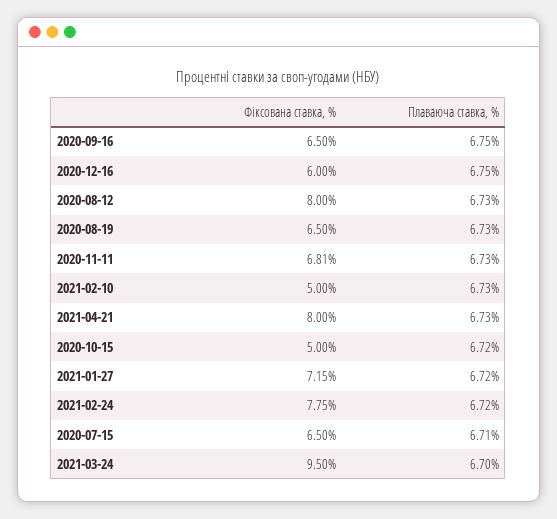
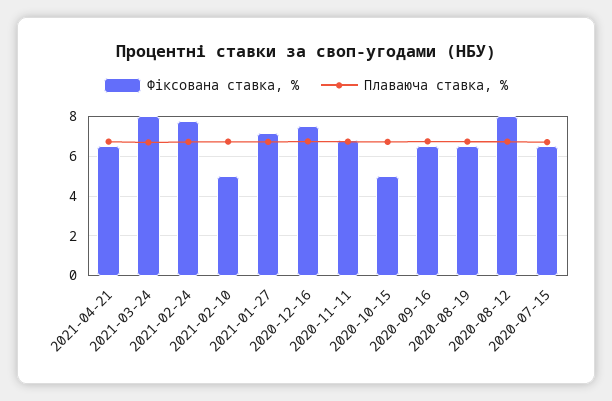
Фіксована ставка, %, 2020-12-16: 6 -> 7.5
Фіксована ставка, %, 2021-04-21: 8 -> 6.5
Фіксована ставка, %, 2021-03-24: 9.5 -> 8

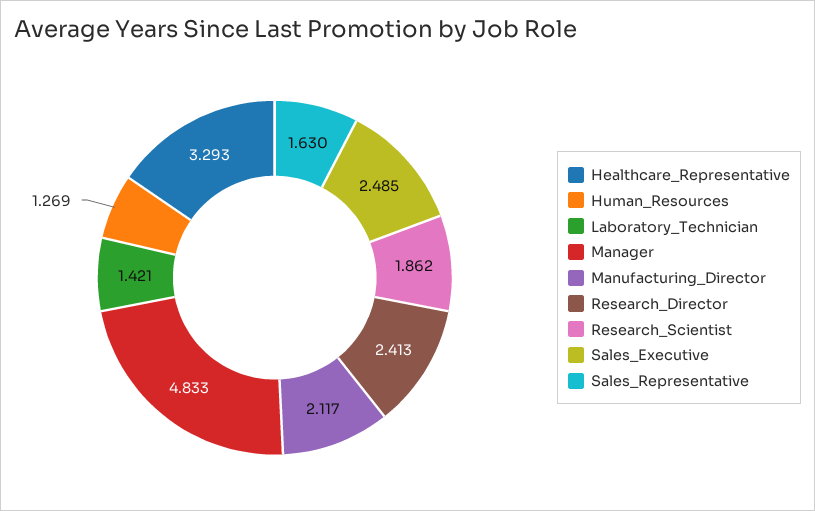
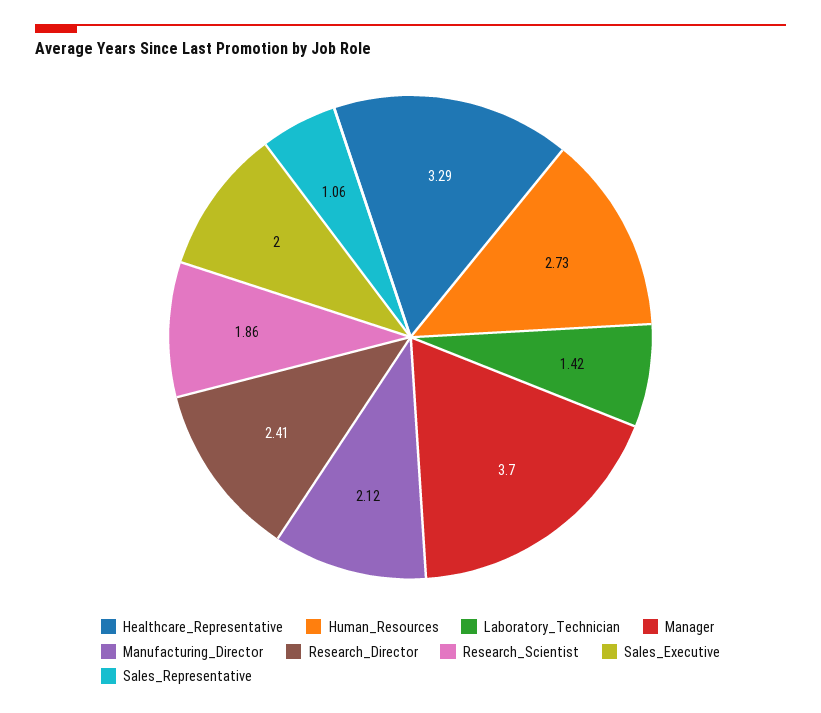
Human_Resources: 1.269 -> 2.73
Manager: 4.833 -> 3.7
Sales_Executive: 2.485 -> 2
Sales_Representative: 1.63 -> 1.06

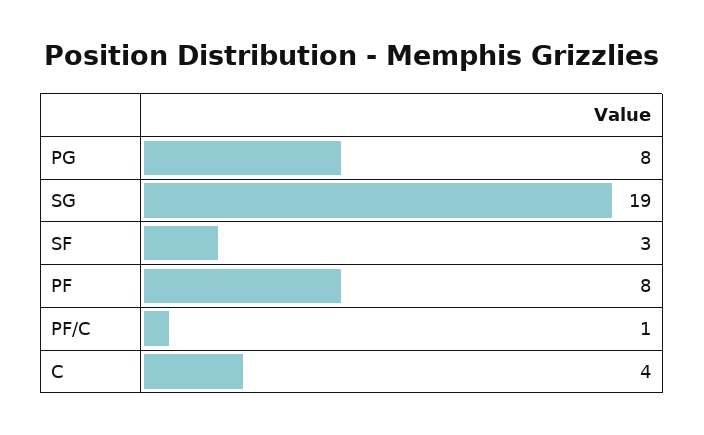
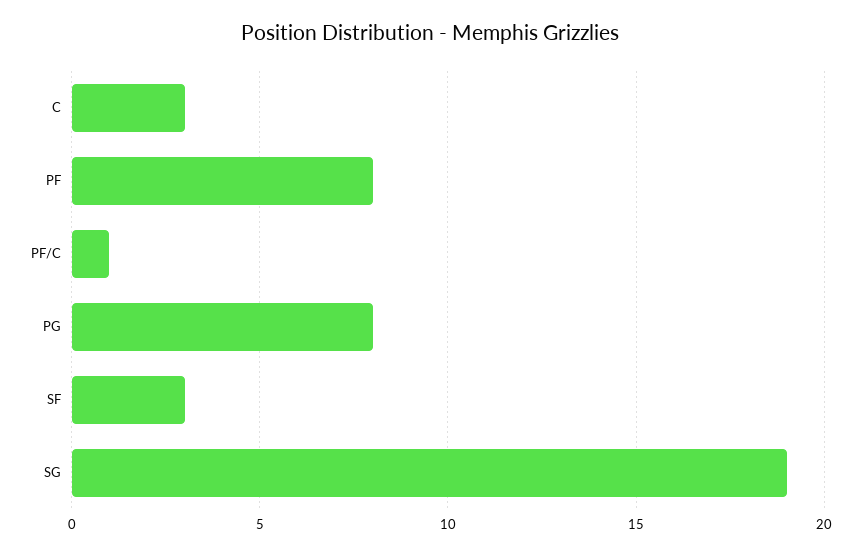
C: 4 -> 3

----------

All of the records must come back exactly as they stand, minus every picture.

Фіксована ставка, %, 2020-12-16: 6 -> 7.5
Фіксована ставка, %, 2021-04-21: 8 -> 6.5
Фіксована ставка, %, 2021-03-24: 9.5 -> 8

Human_Resources: 1.269 -> 2.73
Manager: 4.833 -> 3.7
Sales_Executive: 2.485 -> 2
Sales_Representative: 1.63 -> 1.06

C: 4 -> 3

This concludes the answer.